К современному искусству безразличное, с одной стороны, отношение, с другой – неплохое, потому что на какое-то время мы существовали на его территории, и до сих пор формально нас относят к ней, хотя на деле мы давно не там. В целом я не слежу за тем, что происходит на этой территории, года уже четыре, о чем ни капли не жалею.

Вообще, определение «современное искусство» очень искусственное. Архаическое декоративно-прикладное искусство до сих пор современное, а многое из современного – ни о чем. Искусство существует вне времени, его задача это самое время прорывать и двигаться сквозь него, доносить системы образов. Это машина времени. А говорить «современная машина времени» или «древняя машина времени» глупо.

– Не доводилось сталкиваться с возражениями вроде «не надо отмежевываться, все равно в одной тележке едем?»

– А человечество и так едет в одной тележке.
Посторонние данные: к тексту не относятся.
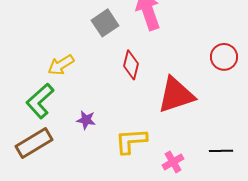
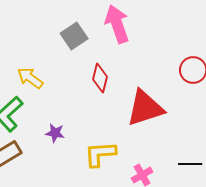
yellow arrow: (61, 65) -> (30, 78), turned 68

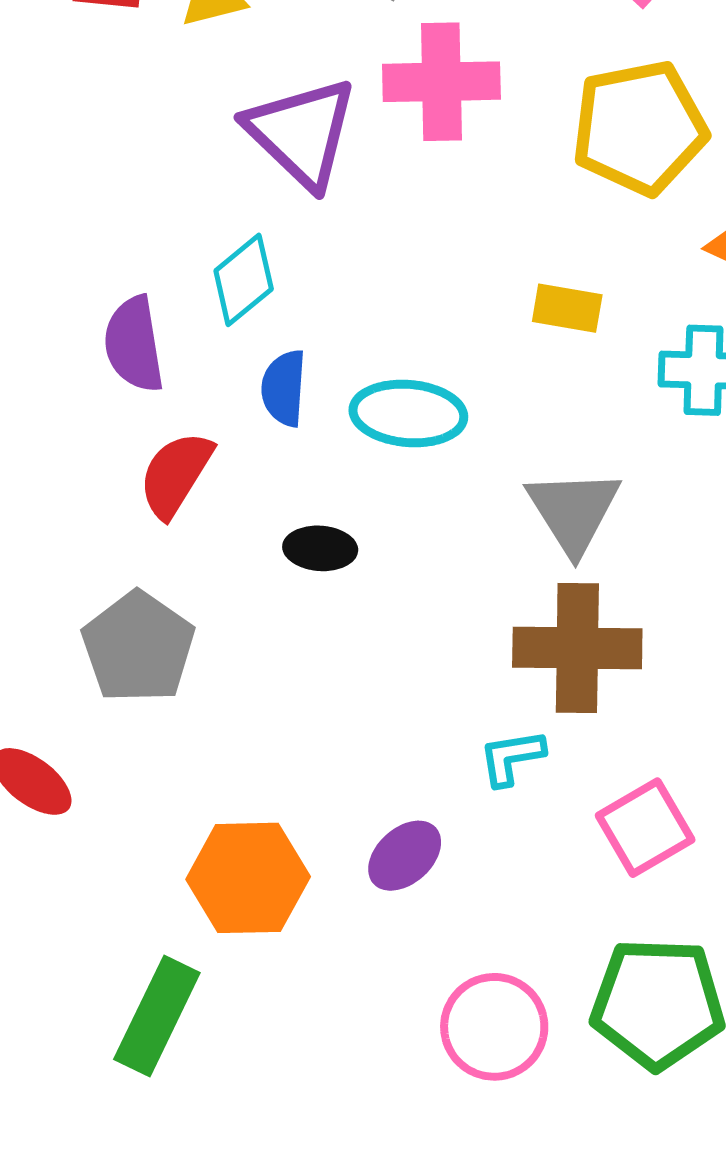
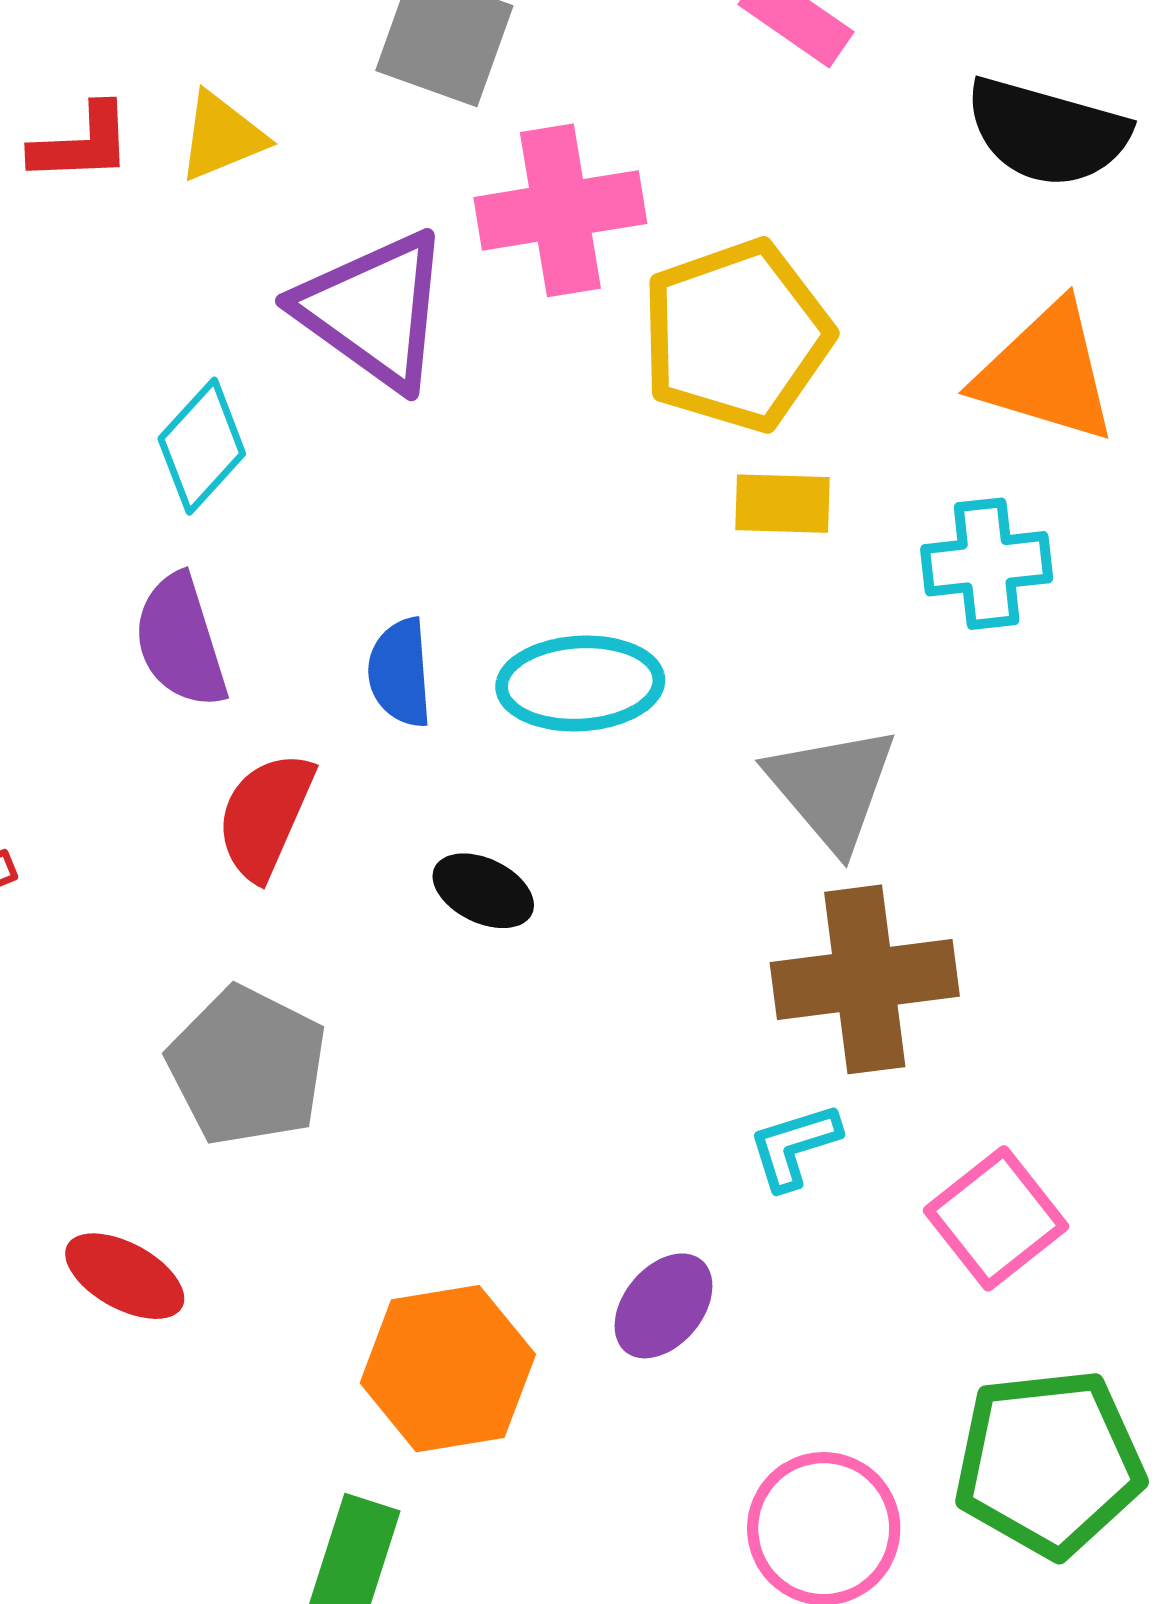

Я потому и говорю, что нет смысла разделять. Есть смысл объединять. Разделение – процесс нехороший. Эта проблематика современного искусства притянута за уши. На деле ничего этого нет. Это всё появляется внутри медиа– и культурного пространства, чтобы создать дискуссию. Люди боятся, что если не будет конфликта, то не будет развития. Конфликт развивает только на определенном этапе, а потом мешает.
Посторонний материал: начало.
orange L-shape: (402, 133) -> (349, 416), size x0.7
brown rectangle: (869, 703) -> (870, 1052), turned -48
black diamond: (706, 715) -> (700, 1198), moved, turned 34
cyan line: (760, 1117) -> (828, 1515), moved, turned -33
– Ты член Союза журналистов России и когда-то работал в этой сфере. Сейчас это русло не представляет для тебя интерес?

– Почему? Я благодарен этой деятельности, потому что она научила меня работать со словом, текстом. Я продолжаю писать что-то для выставок, веду блоги. Наконец, членство очень выгодно тем, что если вы показываете полицейским, которые от вас что-то хотят, эту книжечку, то они сразу же теряют к вам интерес. Так что какая-то реальная власть в слове заключена. (Смеется.) Наконец, журналистика идет рука об руку с художественными практиками: ты у меня берешь интервью, публикуешь в газете – может, кому-то захочется что-то узнать про меня. Многие люди лукавят, особенно звезды, обещаются в суд подавать. На деле журналисты – это единственные люди в этой вселенной, кроме вашей мамы, которые обеспечивают вам комфортное существование и бесплатно распространяют о вас весть миру. Поэтому к журналистике отношусь прекрасно и от нее не открещиваюсь. Может, когда-то к ней и вернусь.

P. S. Диктофон выключен, мы поднимаемся с Александром со скамейки и идем по набережной. Ветер слегка шумит, и со всех сторон раздаются трели птиц. Лето. Вдруг Александр просит у меня диктофон и произносит: «Проблема в том, что это интервью наверняка получится излишне ровным, тем более для формата интервью с современным художником. Дело в том, что общество привыкло к тому, что современный художник и современное искусство атакуют устои морально-нравственные, постоянно давят на какие-то болевые точки. Мне бы хотелось отойти от этой традиции и, наоборот, поразмышлять спокойно о судьбах искусства, глядя на голубое небо, а некоторым камертоном для беседы служила бы неспешно протекающая мимо река Волга, которую я очень люблю и с которой я, как художник, пытаюсь максимально синхронизироваться».